Rangeland rehabilitation by involving local communities has an additional benefit.  It comes at the cost of only half of the conventional contractor-based approach.  In 2012, for example, the cost of rangeland rehabilitation through conventional approaches, in different areas, varied between 7 million Rials per hectare to 12 million Rials.  CSP has shown that local inhabitants can do this work for much less.

This development model goes beyond the mere planting of trees and bushes to create sustainable income-generation schemes.   Through a combination of social mobilization as well as micro-credit and participatory rangeland management methods, the chances of improved sustainable livelihoods are increased.

Following the philosophy of “nothing for us, without us,” local community groups from each district have shown that through collaboration with the government and the United Nations, they can achieve higher-than-average productivity and increase their incomes. 

This type of social capital development has been promoted through Village Development Groups (VDGs).  With the help of the CSP, members of extremely poor village communities have been encouraged to cooperate in local development groups.  The village groups can then collectively borrow funds to procure the needed equipment for restoration, and take control of planting and irrigation of saplings and shrubs.

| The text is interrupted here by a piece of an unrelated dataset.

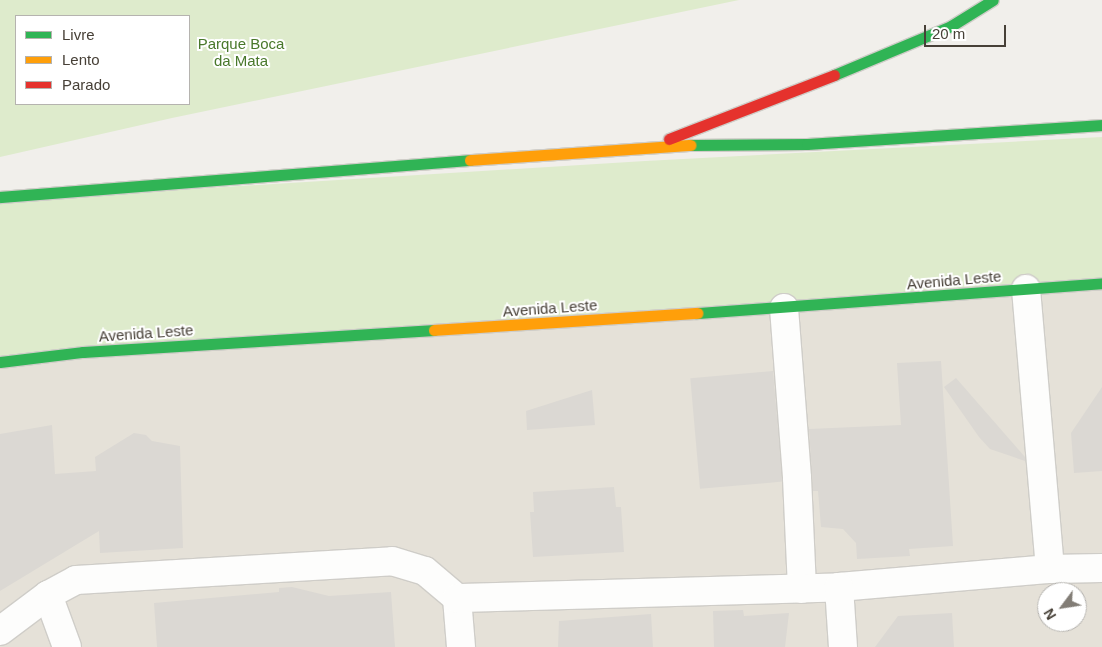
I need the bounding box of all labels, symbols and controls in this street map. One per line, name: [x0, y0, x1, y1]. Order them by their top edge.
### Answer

By networking with each other, VDGs have developed marketing channels for locally-produced goods, become involved in environmentally friendly animal husbandry, and generated additional income through making handicrafts.

“My family was about to migrate to the city nearby in search of a living,” says Mrs. Zari Sa’adati, from Hassan Kolangi village in South Khorassan.  “But this small herbal extract workshop that I started with the help of the project’s microcredit system has contributed to our family income.  We are now busy enough to stay in our own village.” 

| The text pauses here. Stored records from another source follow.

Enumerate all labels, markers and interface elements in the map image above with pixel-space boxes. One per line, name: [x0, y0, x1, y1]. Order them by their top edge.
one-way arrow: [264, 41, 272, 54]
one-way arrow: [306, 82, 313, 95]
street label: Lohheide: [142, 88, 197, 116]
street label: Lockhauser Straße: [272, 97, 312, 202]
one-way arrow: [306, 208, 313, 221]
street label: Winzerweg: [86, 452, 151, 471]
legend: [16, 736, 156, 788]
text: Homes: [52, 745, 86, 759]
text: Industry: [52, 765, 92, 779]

What started as a pilot project with 63 village groups will grow to 349 by the end of 2015, all cooperating to increase livelihoods by caring for their own environment.

Climate change affects us all, but the lessons learned in Iran show that by working with local communities we can blunt its effects and reverse desertification.

Box 1: Location of the Carbon Sequestration Project across Iran

Row Province

Project target area

(Hectares)

Number of villages in target area Number of Target Villages
1 Alborz 37,827 14 8
2 Bushehr 61,087 27 5
3 Golestan 48,329 8 8
4 Ilam 44,000 17 4
5 Isfahan 72,750 7 7
6 Kerman 138,000 52 6
7 Kerman (South) 56,574 21 5
8 Khorasan Razavi 202,000 12 8
9 Markazi 50,000 8 8
10 North Khorasan 126,000 28 6
11 Qom 36,372 8 7
12 Semnan 53,000 11 7
13 South Khorasan 98,000 16 5
14 Tehran 70,065 52 14
15 West Azerbaijan 68,356 32 4
16 Yazd 70,000 12 4
17 Fars TBD - -
18 Sistan and Baluchestan TBD - -
  Total 1,232,360 308 106

Box 2: The Carbon Sequestration Project’s accomplishments to date:

  • Demonstrating that desertified rangelands can be cost-effectively reclaimed by and for the benefit of the local people – reducing cost up to a third of norm.
  • Improving the productivity of semi-arid areas – once rangelands are rehabilitated a variety of other productive work also becomes possible.
  • Mobilization of local communities and governance systems towards participatory and integrated approaches to planning – through range management plans and local governance involvement in local participation.
  • Demonstrating the strength of “social mobilization and micro-credit” as a technique for area-based development, including for natural resources management. 
  • Raising of the local Human Development Index (HDI) in South Khorasan pilot site – from 0.44 HDI to 0.55 HDI between 2006 and 2012 (double the growth rate of the local district HDI).
  • Identifying methods to absorb atmospheric carbon – resulting in a steep rise from 60 kilograms per hectare (in South Khorasan) in 2006 to 1500 kg per hectare by 2012.